St Mungo's Church is a Roman Catholic Parish Church in the Townhead area of Glasgow, Scotland. It was built in 1841, with later work done on the church in 1877, and designed by George Goldie. It is situated on the corner of Parson Street and Glebe Street, east of St Mungo's Catholic Primary School and west of the Springburn Road. It was founded by the Passionists, is a Gothic Revival church and is a category B listed building.

History
The church was first built in 1841. The architect was George Goldie. He built the church in the Italian Gothic architectural style. Nine years later, the church became the centre of a parish. In 1865, the Passionists arrived in Scotland. They came from Ireland and began to minister to the parish. From St Mungo's Church, the Passionists went out and ministered to Catholics in other parts of Scotland, such as St Joseph's Church in Helensburgh in 1867. In 1877, the church was altered, again to the designs of George Goldie.

In 1899, the parish of St Stephen's Church in Sighthill became part of the same parish as St Mungo's and the Passionists minister to both churches.

▶ [Request A] Can you print the stretch of the St Mungo's Church passage from "St Mungo's Church is" through "B listed building." word for word?
The passage on St Mungo's Church and the records after it are unrelated material.

▶ [Records provided]
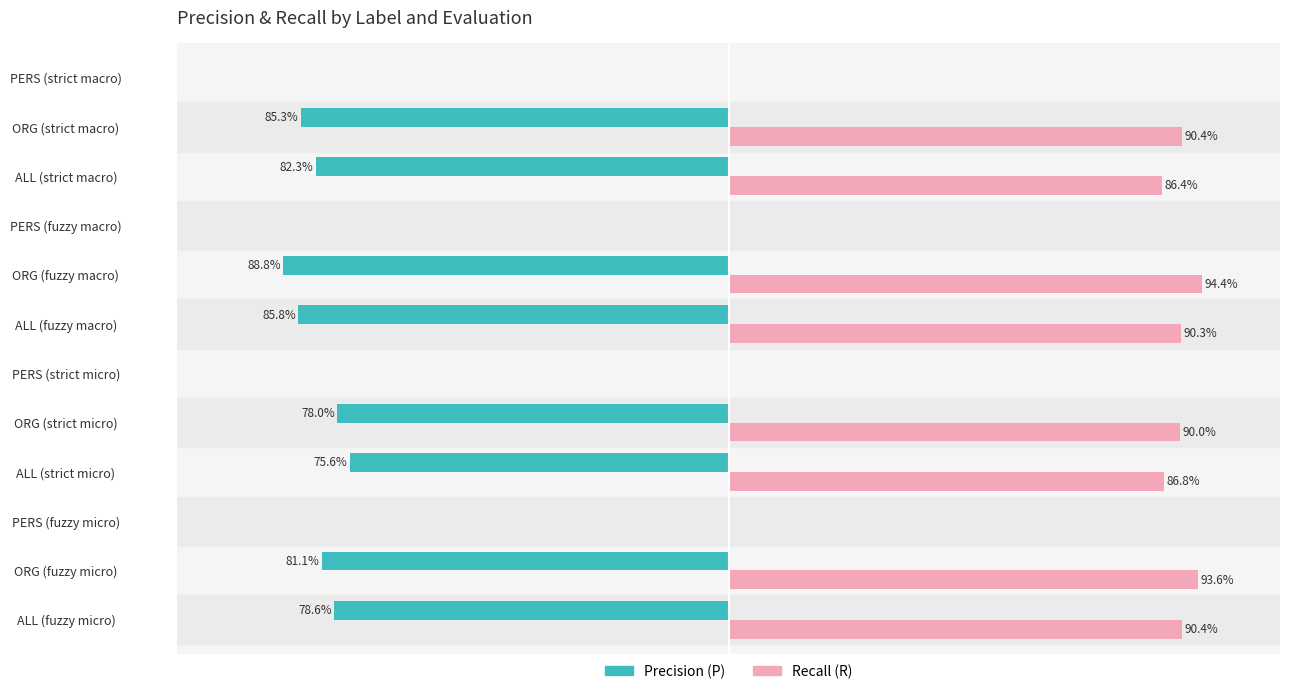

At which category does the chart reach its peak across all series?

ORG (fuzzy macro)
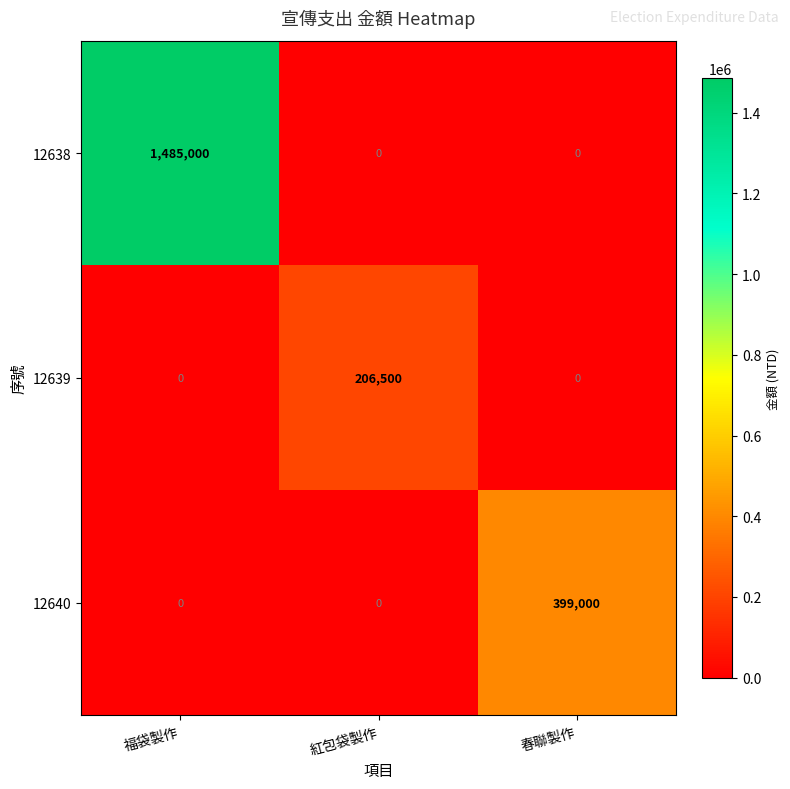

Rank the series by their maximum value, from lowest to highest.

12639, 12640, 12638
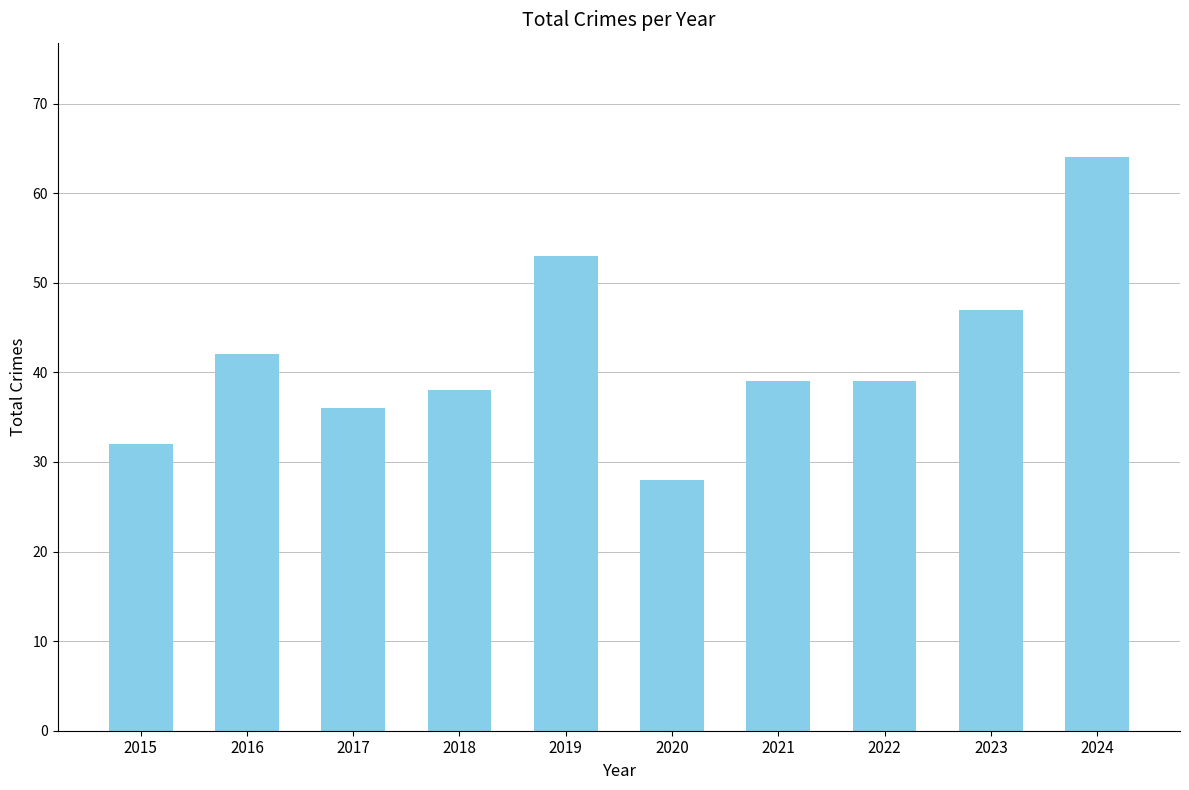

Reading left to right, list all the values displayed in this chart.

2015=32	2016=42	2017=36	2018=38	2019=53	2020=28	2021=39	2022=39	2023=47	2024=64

▶ [Request B] Will you output all of the records line for line, leaving the pictures out?

▶ [Answer A]
St Mungo's Church is a Roman Catholic Parish Church in the Townhead area of Glasgow, Scotland. It was built in 1841, with later work done on the church in 1877, and designed by George Goldie. It is situated on the corner of Parson Street and Glebe Street, east of St Mungo's Catholic Primary School and west of the Springburn Road. It was founded by the Passionists, is a Gothic Revival church and is a category B listed building.

▶ [Answer B]
At which category does the chart reach its peak across all series?

ORG (fuzzy macro)

Rank the series by their maximum value, from lowest to highest.

12639, 12640, 12638

Reading left to right, list all the values displayed in this chart.

2015=32	2016=42	2017=36	2018=38	2019=53	2020=28	2021=39	2022=39	2023=47	2024=64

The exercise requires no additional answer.